Toespraak tijdens de eerste Waddentoogdag
Toespraak door de Minister van Landbouw, Natuur en Voedselkwaliteit,
dr. C.P. Veerman, tijdens de eerste Waddentoogdag, Leeuwarden, 28
januari 2006
Dames en heren,
Zoals gezegd zal ik het de komende minuten hebben over de
kabinetsplannen voor de waddenacademie, gaswinning en de visserij.
Maar met uw goedvinden kijk ik eerst even terug op de trilaterale
ministersconferentie van november 2005 op Schiermonnikoog. Ik ben blij
dat we met onze partners Duitsland en Denemarken kunnen beginnen met
de voorbereidingen voor de nominatie van de Waddenzee op de
Werelderfgoedlijst. Ik beschouw dit als een kans voor het noorden. We
moeten dit samen voortvarend oppakken.
Dan nu de Waddenacademie. Ik constateer ik tot mijn tevredenheid dat
de heer Nijpels nog voor het kerstreces het gevraagde voorstel over de
opzet en inrichting van een Waddenacademie heeft opgeleverd.
Wat willen we met die academie? Het gaat om de afstemming van de
onderzoeksagenda's en het bevorderen van de coördinatie en
samenwerking tussen onderzoeksinstituten. Op die manier zal, naar mijn
overtuiging, de kennishuishouding voor het waddengebied worden
verbeterd.
Binnenkort zal collega Dekker de heer Nijpels vragen om met een
concreet voorstel tot oprichting van de Waddenacademie te komen. Dat
voorstel zal onder andere moeten voldoen aan de voorwaarden die het
Waddenfonds stelt om voor financiering vanuit het fonds in aanmerking
te kunnen komen. Namens het hele kabinet kan ik u vertellen dat we de
intentie hebben om de Waddenacademie tot een succes te maken.

> **Verzamelde gegevens**:
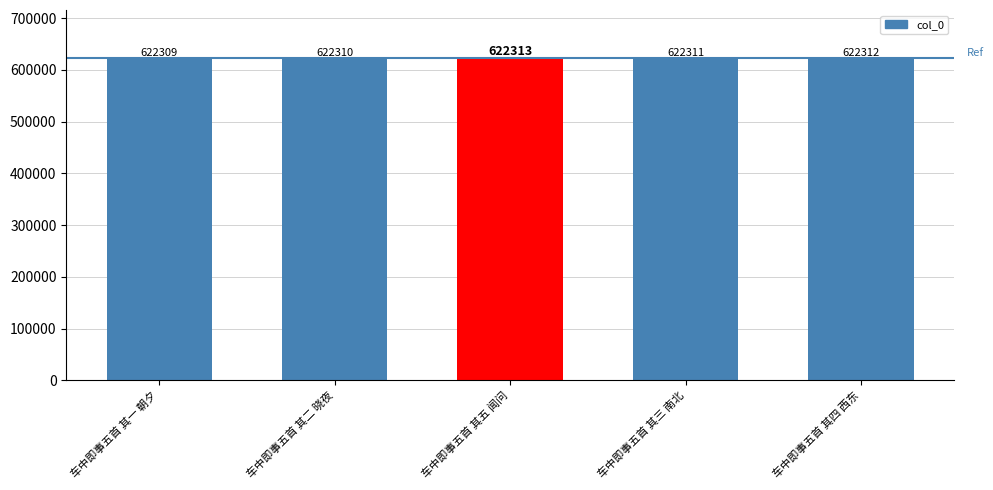

What is the minimum value shown in the chart?

622309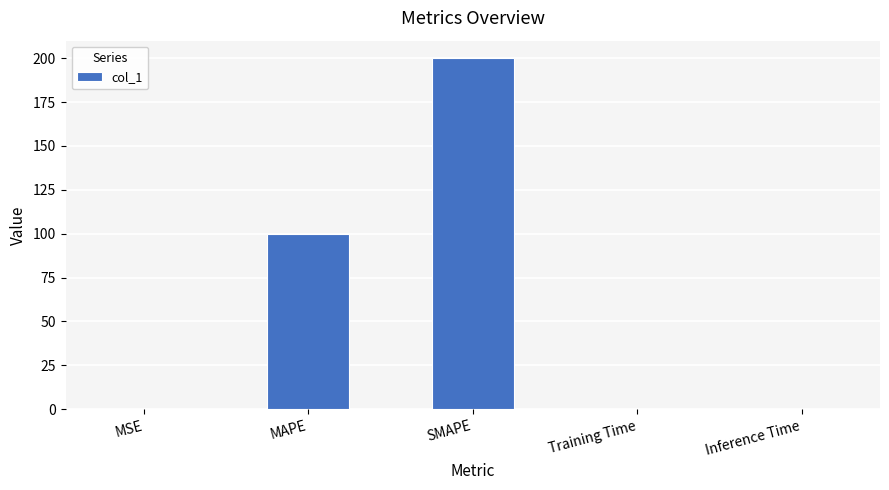

Which label corresponds to the largest value in the chart?

SMAPE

> **Opdracht 1**:
Zeg bij elke bewering of ze klopt met de toespraak van minister Veerman. Antwoord met ja of nee en citeer letterlijk de woorden uit de tekst die de doorslag geven. (a) De ministersconferentie op Schiermonnikoog vond plaats in november 2005. (b) De heer Nijpels leverde zijn voorstel voor een Waddenacademie pas na het kerstreces op. (c) Collega Dekker zal de heer Nijpels vragen om een concreet voorstel tot oprichting van de Waddenacademie.
> **Opdracht 2**:
Herhaal letterlijk het deel van de toespraak van minister Veerman tussen "Dan nu de Waddenacademie." en "succes te maken.", beide inbegrepen.
> **Opdracht 3**:
Schrijf de toespraak van minister Veerman over de Wadden verder, te beginnen na de laatste zin die er staat.
De lijst speelt hier geen rol.

> **Antwoordvak 1**:
(a) Ja: "de trilaterale ministersconferentie van november 2005 op Schiermonnikoog"
(b) Nee: "nog voor het kerstreces het gevraagde voorstel over de opzet en inrichting van een Waddenacademie heeft opgeleverd"
(c) Ja: "Binnenkort zal collega Dekker de heer Nijpels vragen om met een concreet voorstel tot oprichting van de Waddenacademie te komen"

> **Antwoordvak 2**:
Dan nu de Waddenacademie. Ik constateer ik tot mijn tevredenheid dat
de heer Nijpels nog voor het kerstreces het gevraagde voorstel over de
opzet en inrichting van een Waddenacademie heeft opgeleverd.
Wat willen we met die academie? Het gaat om de afstemming van de
onderzoeksagenda's en het bevorderen van de coördinatie en
samenwerking tussen onderzoeksinstituten. Op die manier zal, naar mijn
overtuiging, de kennishuishouding voor het waddengebied worden
verbeterd.
Binnenkort zal collega Dekker de heer Nijpels vragen om met een
concreet voorstel tot oprichting van de Waddenacademie te komen. Dat
voorstel zal onder andere moeten voldoen aan de voorwaarden die het
Waddenfonds stelt om voor financiering vanuit het fonds in aanmerking
te kunnen komen. Namens het hele kabinet kan ik u vertellen dat we de
intentie hebben om de Waddenacademie tot een succes te maken.

> **Antwoordvak 3**:
Dames en heren!
Dan wil ik nu even met u praten over de gaswinning in het
Waddengebied.
Over de noodzaak om gas te winnen hoef ik u waarschijnlijk niets te
vertellen. De laatste tijd is het energievraagstuk weer boven aan de
politieke agenda komen te staan. Ik verwijs naar de recente troebelen
rond de Russische gasleveranties aan een aantal van haar buurlanden.
Het kabinet is van mening dat aardgaswinning cruciaal is voor de
Nederlandse en Europese energievoorziening en voor de transitie naar
een duurzame energievoorziening. Om zo lang mogelijk te profiteren van
de voordelen van Nederlands aardgas, wil het kabinet deze bron binnen
de wettelijke en Europese randvoorwaarden zoveel mogelijk benutten.
In het kabinetsstandpunt van juni 2004 hebben we al vastgelegd dat
natuur en milieu centraal staan in de afspraken over gaswinning in het
Waddengebied.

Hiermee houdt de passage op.